Ahh yeah, totally right. I missed that.


----------



## plow (Feb 19, 2008)

Robata said:


> DJRansome said:
> 
> 
> > Anything smaller than 36" (or some have success with 30") and you will see problems like you are experiencing now.
> ...


Go and acquire yourself a 75, its worth it, these fish a just a delight when they are given good homes, much more fun than most other aquarium fish IMO.


----------



## Robata (Sep 27, 2008)

Is this typical fish intimidation?
http://s436.photobucket.com/albums/qq84/Robatafish/
Notice how it starts with beautiful blue coloring and almost immediately loses color upon confrontation. That's the cycle. 
The Maingano is the only one that is being persecuted.
Advice to get larger tank has been noted. Thanks very much. 
75 gal huh? Ugh. My wife will be pissed. She just got used to the 35.


----------



## bac3492 (Jul 25, 2008)

*** never seen that happen before.


----------



## DJRansome (Oct 29, 2005)

Yes. I'd say he has pretty well given up.

If you are going to try to save them, you could try a couple of 2" PVC pipes hung just under the surface of the water. This one and any other can hide in there sometimes and be able to rest. If you put it against the glass, he will have his choice of inside the pipe or between pipe and glass. You may have competition (more than one fish needing a hiding place). Just a temporary reprieve while you come up with a long term solution.


----------



## Super Turtleman (May 21, 2007)

I have to agree with everyone else. You will HAVE to get a bigger tank...or switch to smaller fish. There are no other options that will result in your fish surviving.


----------



## fajardoacuarista (Jan 16, 2008)

more space!!!!! and all of this is over. experience talking..... i have 4 mbuna in a 30g long tank there was 14 mbuna only 4 now.


----------



## DarbX1605 (Apr 7, 2008)

DJRansome said:


> Your tank is too small for any Malawi fish IMO. I'd return the Malawi and maybe try some Tanganyikan shellies.
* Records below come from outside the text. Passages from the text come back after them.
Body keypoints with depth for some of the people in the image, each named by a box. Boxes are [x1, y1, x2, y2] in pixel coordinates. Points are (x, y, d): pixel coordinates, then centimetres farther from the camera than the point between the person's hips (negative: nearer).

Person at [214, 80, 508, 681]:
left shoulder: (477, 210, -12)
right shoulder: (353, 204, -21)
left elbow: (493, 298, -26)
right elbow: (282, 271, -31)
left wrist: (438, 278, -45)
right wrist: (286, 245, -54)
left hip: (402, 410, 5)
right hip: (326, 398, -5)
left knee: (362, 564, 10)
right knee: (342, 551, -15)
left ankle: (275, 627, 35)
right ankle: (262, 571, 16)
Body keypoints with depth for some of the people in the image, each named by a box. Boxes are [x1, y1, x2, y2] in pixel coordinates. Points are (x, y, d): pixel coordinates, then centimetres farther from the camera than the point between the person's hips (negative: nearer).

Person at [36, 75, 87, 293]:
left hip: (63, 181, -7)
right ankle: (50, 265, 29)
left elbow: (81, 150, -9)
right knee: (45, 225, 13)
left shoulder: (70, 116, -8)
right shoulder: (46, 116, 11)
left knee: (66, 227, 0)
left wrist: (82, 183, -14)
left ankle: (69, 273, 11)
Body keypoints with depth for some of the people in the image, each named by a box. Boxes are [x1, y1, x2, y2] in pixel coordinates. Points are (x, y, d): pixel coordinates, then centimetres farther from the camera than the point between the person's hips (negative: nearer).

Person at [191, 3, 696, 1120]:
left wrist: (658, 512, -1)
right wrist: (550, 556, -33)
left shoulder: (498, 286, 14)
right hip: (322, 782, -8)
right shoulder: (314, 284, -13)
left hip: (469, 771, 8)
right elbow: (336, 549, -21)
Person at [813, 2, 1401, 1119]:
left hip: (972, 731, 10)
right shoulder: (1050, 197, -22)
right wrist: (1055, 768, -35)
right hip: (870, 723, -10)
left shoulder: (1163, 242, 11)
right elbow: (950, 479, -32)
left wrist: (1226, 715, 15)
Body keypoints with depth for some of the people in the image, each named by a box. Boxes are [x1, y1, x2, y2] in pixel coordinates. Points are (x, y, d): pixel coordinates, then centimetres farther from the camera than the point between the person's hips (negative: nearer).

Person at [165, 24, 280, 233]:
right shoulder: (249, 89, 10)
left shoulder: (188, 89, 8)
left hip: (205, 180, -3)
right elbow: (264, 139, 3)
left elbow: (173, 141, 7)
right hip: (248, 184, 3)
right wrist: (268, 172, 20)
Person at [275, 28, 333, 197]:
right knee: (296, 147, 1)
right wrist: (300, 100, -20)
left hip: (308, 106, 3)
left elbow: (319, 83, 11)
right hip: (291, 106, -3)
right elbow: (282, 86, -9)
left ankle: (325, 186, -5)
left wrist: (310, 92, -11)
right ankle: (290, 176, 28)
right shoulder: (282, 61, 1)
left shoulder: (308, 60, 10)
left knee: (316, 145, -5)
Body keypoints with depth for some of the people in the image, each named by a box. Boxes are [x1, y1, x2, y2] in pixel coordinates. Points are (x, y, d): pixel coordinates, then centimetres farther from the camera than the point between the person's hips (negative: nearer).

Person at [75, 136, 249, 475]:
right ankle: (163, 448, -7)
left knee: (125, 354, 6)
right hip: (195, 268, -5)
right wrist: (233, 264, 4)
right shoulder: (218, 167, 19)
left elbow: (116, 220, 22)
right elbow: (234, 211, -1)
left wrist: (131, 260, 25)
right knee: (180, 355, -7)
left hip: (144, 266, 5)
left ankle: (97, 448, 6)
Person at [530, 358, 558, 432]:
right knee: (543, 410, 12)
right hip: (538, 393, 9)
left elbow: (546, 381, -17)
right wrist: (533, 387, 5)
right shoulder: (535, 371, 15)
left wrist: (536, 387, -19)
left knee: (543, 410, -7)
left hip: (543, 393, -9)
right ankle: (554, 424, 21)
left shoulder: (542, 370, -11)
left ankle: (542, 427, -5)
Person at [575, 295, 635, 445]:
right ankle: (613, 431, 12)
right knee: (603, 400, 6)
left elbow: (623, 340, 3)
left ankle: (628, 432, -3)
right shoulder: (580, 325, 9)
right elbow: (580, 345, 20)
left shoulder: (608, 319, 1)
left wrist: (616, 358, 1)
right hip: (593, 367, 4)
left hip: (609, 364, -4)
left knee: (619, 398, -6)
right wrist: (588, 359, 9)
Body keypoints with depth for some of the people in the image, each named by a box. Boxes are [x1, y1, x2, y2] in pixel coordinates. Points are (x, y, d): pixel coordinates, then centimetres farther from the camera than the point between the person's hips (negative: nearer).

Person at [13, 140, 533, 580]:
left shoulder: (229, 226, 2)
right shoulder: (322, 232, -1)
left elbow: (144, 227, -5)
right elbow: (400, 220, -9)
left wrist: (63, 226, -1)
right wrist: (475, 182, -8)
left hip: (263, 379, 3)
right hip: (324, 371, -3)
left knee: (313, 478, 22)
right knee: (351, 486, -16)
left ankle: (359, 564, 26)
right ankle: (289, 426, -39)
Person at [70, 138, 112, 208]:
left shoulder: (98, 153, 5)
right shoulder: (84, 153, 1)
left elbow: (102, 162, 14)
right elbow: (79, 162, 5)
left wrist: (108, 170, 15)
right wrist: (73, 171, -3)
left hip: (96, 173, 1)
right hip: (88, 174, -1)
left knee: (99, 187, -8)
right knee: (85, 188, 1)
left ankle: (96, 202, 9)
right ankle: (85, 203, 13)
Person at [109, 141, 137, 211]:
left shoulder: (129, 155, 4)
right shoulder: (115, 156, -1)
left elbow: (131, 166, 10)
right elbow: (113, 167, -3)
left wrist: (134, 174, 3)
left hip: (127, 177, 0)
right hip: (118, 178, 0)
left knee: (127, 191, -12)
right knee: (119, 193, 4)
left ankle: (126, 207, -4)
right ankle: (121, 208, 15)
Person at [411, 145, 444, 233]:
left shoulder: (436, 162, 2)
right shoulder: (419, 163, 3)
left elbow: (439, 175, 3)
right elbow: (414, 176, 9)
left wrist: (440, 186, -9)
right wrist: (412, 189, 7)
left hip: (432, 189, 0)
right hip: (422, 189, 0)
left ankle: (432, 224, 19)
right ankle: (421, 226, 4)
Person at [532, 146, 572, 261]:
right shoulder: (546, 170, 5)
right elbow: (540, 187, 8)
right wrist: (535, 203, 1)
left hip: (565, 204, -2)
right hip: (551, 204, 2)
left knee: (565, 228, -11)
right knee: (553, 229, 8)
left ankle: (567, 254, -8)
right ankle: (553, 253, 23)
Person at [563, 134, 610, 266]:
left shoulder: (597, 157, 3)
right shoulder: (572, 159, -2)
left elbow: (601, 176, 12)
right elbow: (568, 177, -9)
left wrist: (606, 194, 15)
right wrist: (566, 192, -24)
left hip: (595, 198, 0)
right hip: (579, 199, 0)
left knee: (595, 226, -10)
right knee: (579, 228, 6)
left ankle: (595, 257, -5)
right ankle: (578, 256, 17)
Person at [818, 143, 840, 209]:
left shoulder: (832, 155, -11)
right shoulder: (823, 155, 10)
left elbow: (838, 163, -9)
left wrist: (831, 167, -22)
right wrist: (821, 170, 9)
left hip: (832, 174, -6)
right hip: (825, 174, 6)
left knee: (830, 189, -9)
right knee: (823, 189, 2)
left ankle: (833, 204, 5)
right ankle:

I will agree some of those fish are too large for that tank - but a 35 gallon is perfectly fine for dwarf Mbuna species.


----------



## DJRansome (Oct 29, 2005)

DarbX1605, have you had success with dwarf mbuna in a 24" long tank?


----------



## bones06 (Sep 26, 2007)

A bigger tank is your only solution, besides getting rid of most of the fish you have in there. That Venustus will get to be 9-11 inches when fully mature, and it will eat those smaller Mbuna eventually. The wife may get mad when you get a bigger tank, but ask her how she will feel when you are left with a single fish. Take a look on craiglist or ebay for a bigger tank in your area, lots of good deals on both if you keep checking.


----------



## Robata (Sep 27, 2008)

bones06 said:


> That Venustus will get to be 9-11 inches when fully mature, and it will eat those smaller Mbuna eventually.


 I explained that to the wife. She wants to know where this new tank will go. I didn't have an answer.
I guess it's time to trade-in some fish. 
My NimboV @ 9-12 inches will scare our dog. 
Too bad. It's a really kewl and robust fish.
Gotta keep this 35g going or bust. 
I fell for the "assorted African Cichlid" tank at the store.
At least now i know there are species that are _do-able_ in smaller tanks.
You guys rock! Thank you.


----------